| Text block |
○ ○ ○ ○ ○

# The new Mine Engine



## cjwalas (Jan 2, 2008)

Seems everything is a flutter in Rogue County these days, what with all the new track working and such. Even got a new mine moved in. Some feller from back east come out and bought up land near the head of Big Lizard Canyon. Ain't nothin' up there worth anything, so says most folks hereabout, so it was a topic of conversation when a new mine loco showed up in town;








Well, sure enough, new track was laid from Rogue way up to near the ridge. Strange, real strange. Nobody seems to know what Eldritch is, probably the name of the fella what owns the mine. 









I'm told it's been heard that he said the name "Miskatonic" comes from some river back east where he used to mine. Never heard of it myself. 









The feller what drives it don't talk much when he's in town. We asked what they was hoping to dig out o' that old hill and alls he said was, "ain't diggin' out, diggin' to..." Didn't make no sense. Curious fella.
Chris


----------



## Richard Smith (Jan 2, 2008)

Both engines are fabulous Chris. You must just lay awake all night dreaming this stuff up. I'd like to see a bit more of the fella running that mining lokie too.


----------



## vsmith (Jan 2, 2008)

Excellent model Chris , I really like this one alot!


----------



## Madman (Jan 5, 2008)

Uniquely unique!


----------



## altterrain (Jan 2, 2008)

Its great. Looks close to a 2 footer. 
What are the ore cars, Chris? 

-Brian


----------



## myline (Dec 6, 2008)

C O O L !


----------



## John Corradini (Jan 2, 2008)

This one looks much better out on the tacks then sitting on the work
bench in your studio.
I really like it.


----------



## Ray Dunakin (Jan 6, 2008)

Wow, that really looks great! I love old mine locos like that. The engineer is pretty cool too.


----------



## East Broad Top (Dec 29, 2007)

Very nice! What's the font? 

Later, 

K


----------



## Don Gage (Jan 4, 2008)

Spectacular work on both the locomotive and the engineer- GREAT STUFF CHRIS! 
For reference the coal cars are from Hartland's value line, Brian. 
Amazing stuff Mr. Walas, simply amazing, 
Don


----------



## cjwalas (Jan 2, 2008)

Don's right, the cars are the much loved Hartland line gondolas with the top board cut down. 
Kevin, the font is called, "Morpheus" and of course, the decals are by Stan. I had originally wanted the name Eldritch Mineral and Excavation, but in my hurried, unthinking mind I gave Stan the wrong dimensions so I had to shorten the name to make room for the frippery. Doh!

○ ○ ○ ○ ○

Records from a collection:

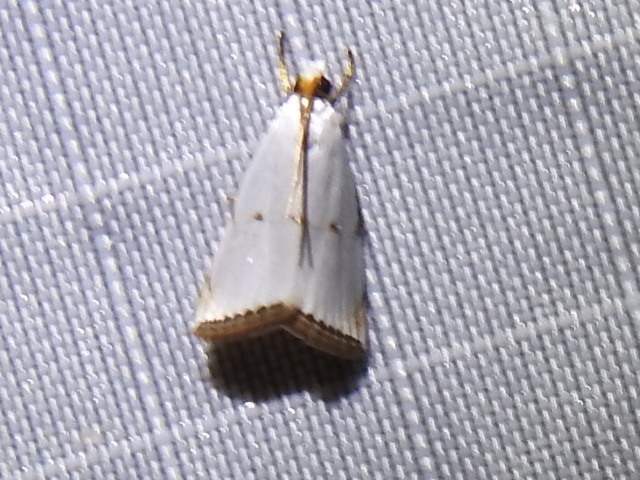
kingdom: Animalia
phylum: Arthropoda
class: Insecta
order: Lepidoptera
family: Crambidae
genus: Argyria
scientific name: Argyria pusillalis
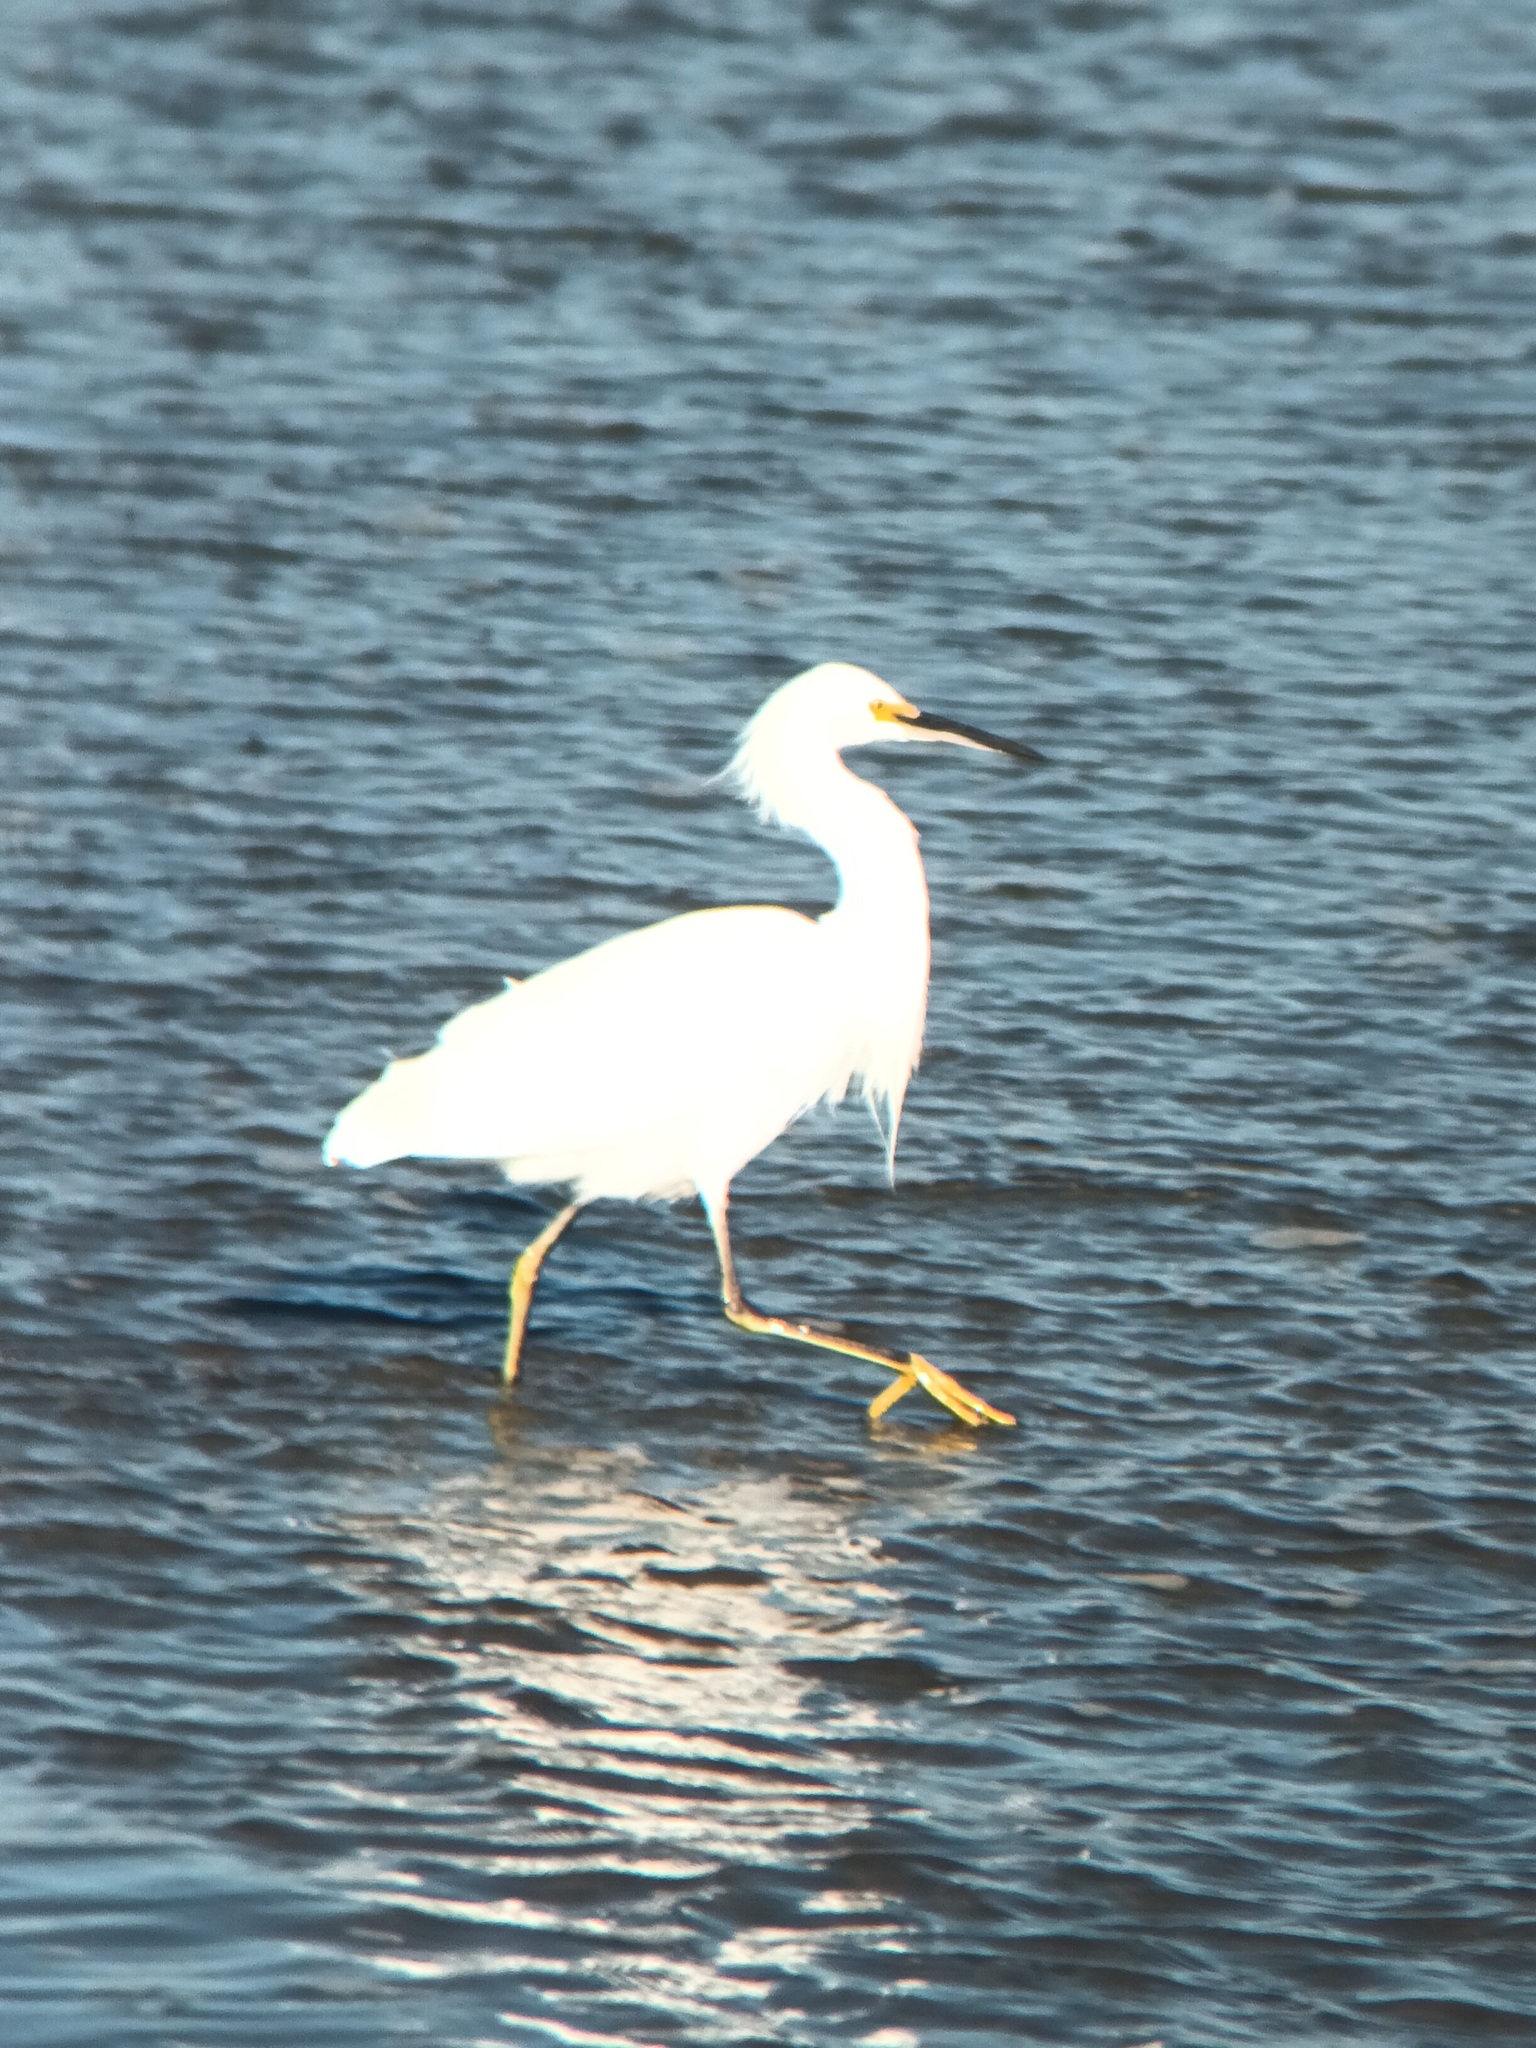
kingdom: Animalia
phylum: Chordata
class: Aves
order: Pelecaniformes
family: Ardeidae
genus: Egretta
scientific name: Egretta thula
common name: Snowy egret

○ ○ ○ ○ ○

| Problem description |
According to the forum thread about the new mine engine, what is the name of the font used for the lettering?

| Expected output |
The font is called "Morpheus."